Ursula Millett and Jeanine Sanlorenzo sued H&R Block Inc., HRB Tax Group Inc. and HRB Technology LLC in late March, claiming the provider’s erroneous preparation of tax returns with forms for education credits delayed their refunds by nearly two months.

Millett, an Illinois resident, and Sanlorenzo, a Pennsylvania resident, brought the suit on behalf of themselves and more than 100 potential class members who had federal income tax returns including Form 8863 for the year 2012 prepared by the defendants and filed before Feb. 22.

Form 8863, according to the complaint, “is a document that can be completed by a taxpayer to claim ‘education credits’ based upon eligible student expenses paid during the taxable year.”

The lines determining eligibility for these credits previously could be left blank and still indicate qualification, but the suit states that the Internal Revenue Service (IRS) started to require that certain information be entered into these lines at the start of the 2012 tax season.

H&R Block’s tax software, however, “continued to permit the lines to be left blank, which has resulted in the delay of thousands of refunds,” according to the suit that goes on to note that the provider’s CEO issued a public statement that acknowledged the mistake and apologized.

In June, the defendants filed a stipulation of dismissal that the stated the court lacked personal jurisdiction over H&R Block and that the plaintiffs agreed to dismiss it, leaving HRB Tax Group Inc. and HRB Technology LLC as the remaining named defendants.

The defendants last month also filed a motion to compel Sanlorenzo to arbitration and a motion to stay the case, as well as an answer and affirmative defenses to the complaint as they apply to Millett.

While they admit that the court has subject-matter jurisdiction over Millett’s claims, the defendants assert that Sanlorenzo’s claims are required to be heard in arbitration based on a Client Service Agreement (CSA) she signed.

In their motion to compel, the defendants contend that when Sanlorenzo met with an H&R Block tax professional to have her 2012 taxes prepared in January, she executed the CSA and agreed to resolve any disputes through individual arbitration.

Among other explanations, the agreement notes that customers can reject arbitration by opting out within 60 days of signing the CSA.

While Sanlorenzo claims she opted out, the defendants assert in a memorandum supporting their motion to compel that she did not do so under the terms of the agreement.

Sanlorenzo, the memo states, submitted an opt-out request on April 3, a few days after the 60-day period expired. If she wanted to opt out, the defendants assert she would have had to do so by March 31.

“Under this arbitration agreement, this Court is not the appropriate forum for resolution of Plaintiff’s claims,” the defendants assert. “The Court therefore should stay this case and compel individual arbitration.”

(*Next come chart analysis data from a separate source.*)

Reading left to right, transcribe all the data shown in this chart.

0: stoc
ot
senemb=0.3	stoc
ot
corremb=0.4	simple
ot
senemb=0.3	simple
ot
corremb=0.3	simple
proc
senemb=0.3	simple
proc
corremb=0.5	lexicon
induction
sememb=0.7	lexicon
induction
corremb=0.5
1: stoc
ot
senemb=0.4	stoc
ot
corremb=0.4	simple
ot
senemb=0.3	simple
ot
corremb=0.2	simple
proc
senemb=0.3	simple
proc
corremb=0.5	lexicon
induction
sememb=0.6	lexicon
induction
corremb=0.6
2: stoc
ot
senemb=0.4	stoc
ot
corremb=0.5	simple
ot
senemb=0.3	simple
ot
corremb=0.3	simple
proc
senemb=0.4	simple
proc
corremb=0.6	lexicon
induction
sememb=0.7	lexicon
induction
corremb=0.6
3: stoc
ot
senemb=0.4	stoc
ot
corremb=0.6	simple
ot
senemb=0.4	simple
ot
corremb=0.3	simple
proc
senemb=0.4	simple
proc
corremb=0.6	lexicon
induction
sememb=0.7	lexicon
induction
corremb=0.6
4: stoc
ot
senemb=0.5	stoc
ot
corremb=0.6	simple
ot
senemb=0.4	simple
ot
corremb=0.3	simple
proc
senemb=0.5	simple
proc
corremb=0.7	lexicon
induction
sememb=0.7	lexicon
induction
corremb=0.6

In their recently-filed answer to the complaint, the defendants assert that the suit is not appropriate for class action treatment. They also took issue with the plaintiffs’ proposed class.

The class definition, the defendants contend, improperly includes taxpayers whose returns were prepared by independently owned and operated businesses doing business as H&R Block franchises, as well as those who used online or software services and then prepared their own taxes.

In addition, the defendants offered 10 affirmative defenses in their answer to the complaint.

Among others, they argue that the complaint fails to state a claim upon which relief can be granted and that the plaintiffs’ claims are barred, in whole or part, because there is no cognizable legal injury.

U.S. Chief Judge David Herndon in April stayed the plaintiffs’ motion to certify a class until the completion of relevant discovery. A scheduling and discovery conference has been set for July 26 before U.S. Magistrate Judge Philip Frazier.

As of late today, Herndon had not issued orders on the defendants’ motion to compel Sanlorenzo to arbitration or to stay the case.

W. Jason Rankin, an attorney with HeplerBroom in Edwardsville, represents the defendants.

Edward Wallace, Kenneth Wexler and Amy Keller of Wexler Wallace LLP in Chicago and Sherrie Savett and Eric Lechtzin of Berger & Montague in Philadelphia represent the plaintiffs.